**What you have to do:** Among the entries below, find every line that contains the string "plant", then copy it.

**Input records:**
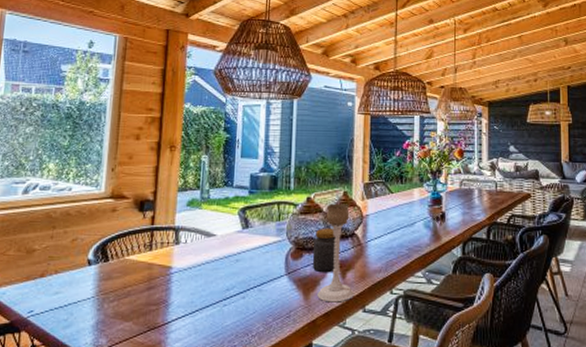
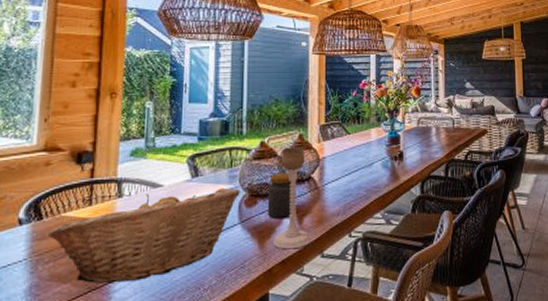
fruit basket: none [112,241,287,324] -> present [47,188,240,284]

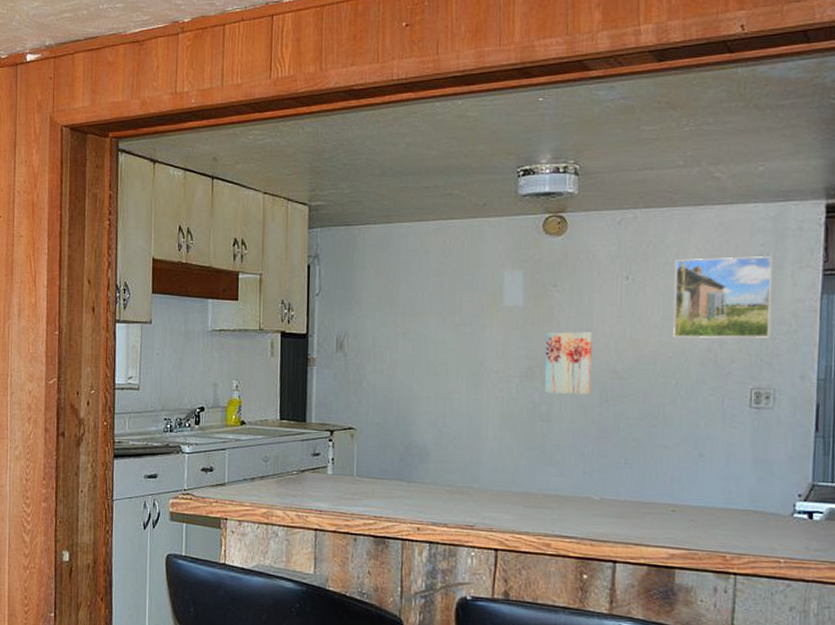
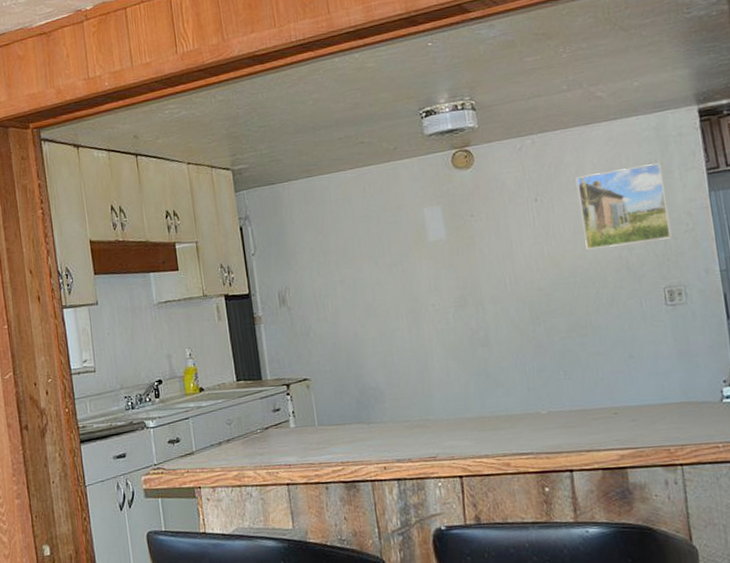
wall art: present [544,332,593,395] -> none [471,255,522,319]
...
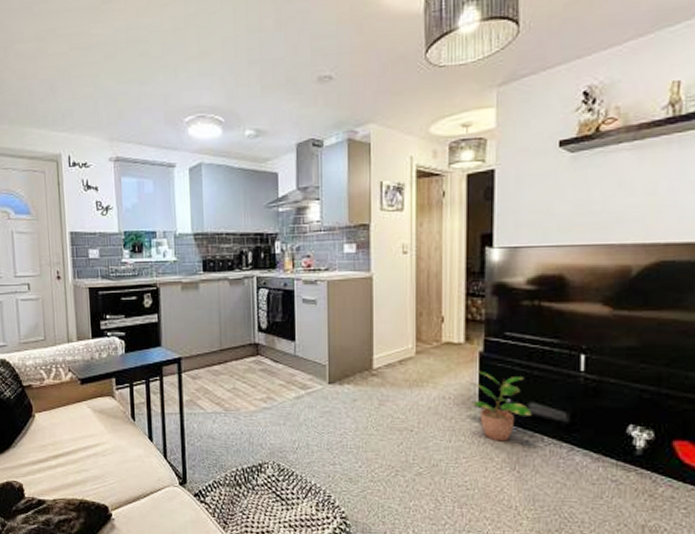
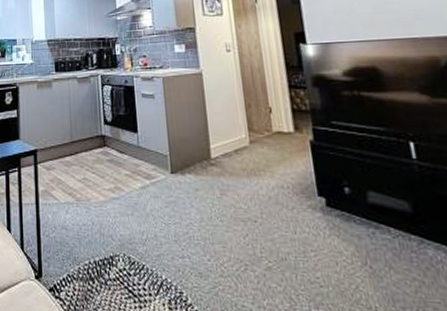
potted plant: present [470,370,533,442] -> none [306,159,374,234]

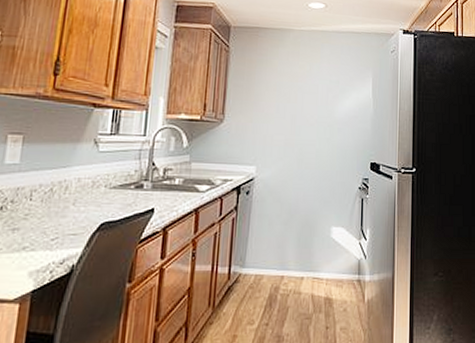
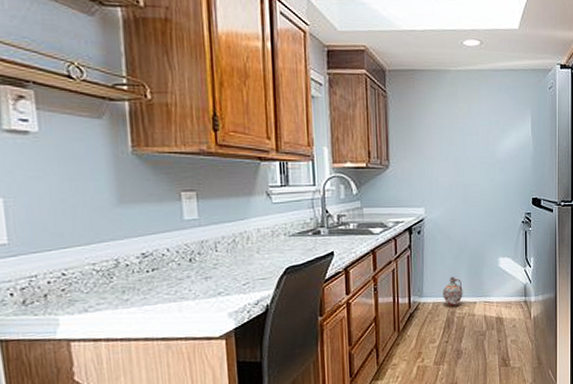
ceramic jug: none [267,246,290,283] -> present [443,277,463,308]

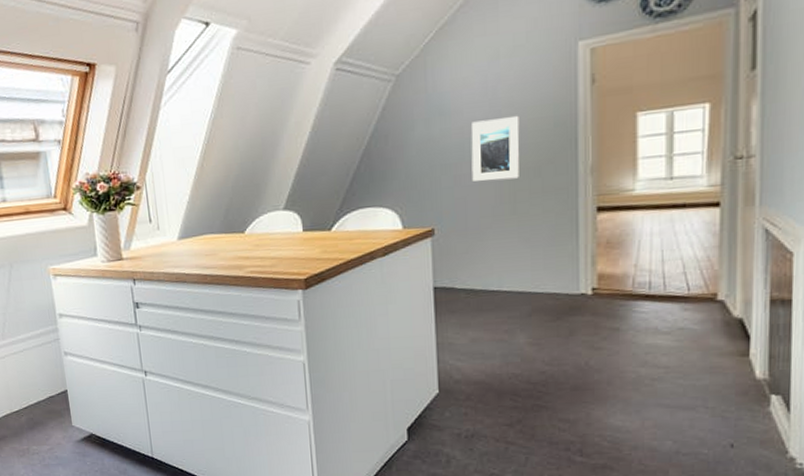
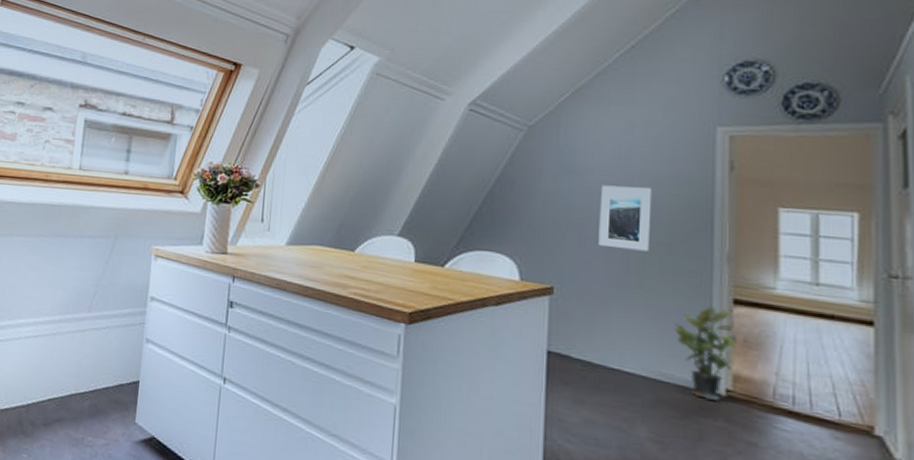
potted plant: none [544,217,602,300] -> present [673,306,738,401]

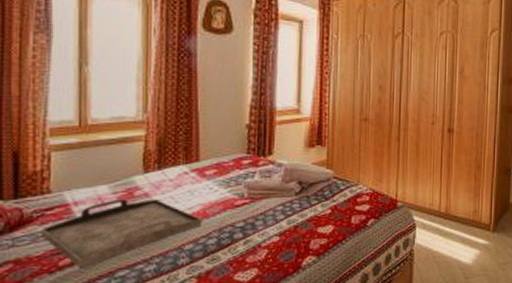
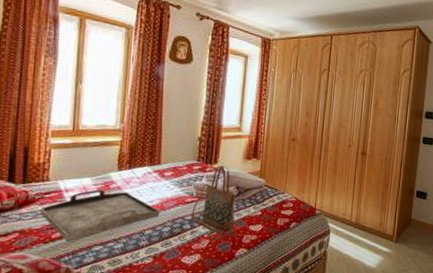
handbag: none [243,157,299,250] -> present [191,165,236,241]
==
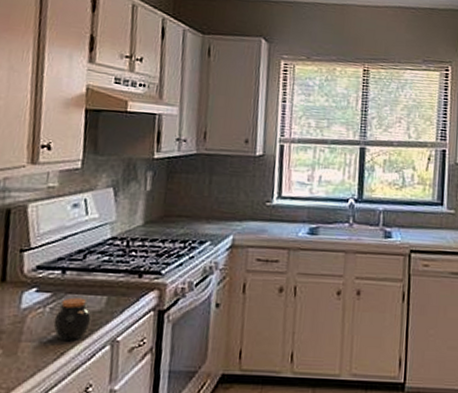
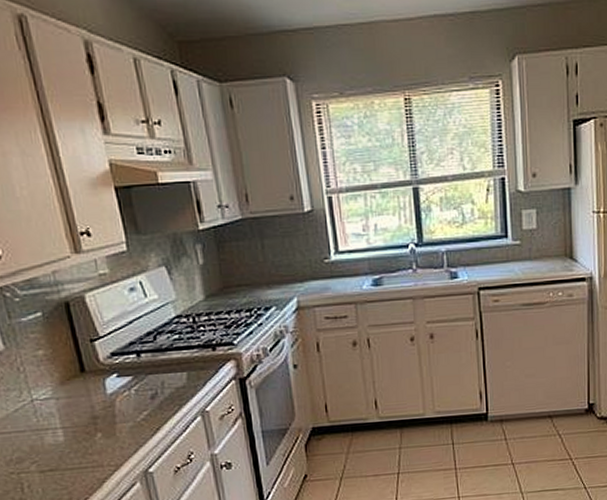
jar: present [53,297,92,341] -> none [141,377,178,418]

**Final answer:**
potted plant: present [470,370,533,442] -> none [306,159,374,234]
potted plant: none [544,217,602,300] -> present [673,306,738,401]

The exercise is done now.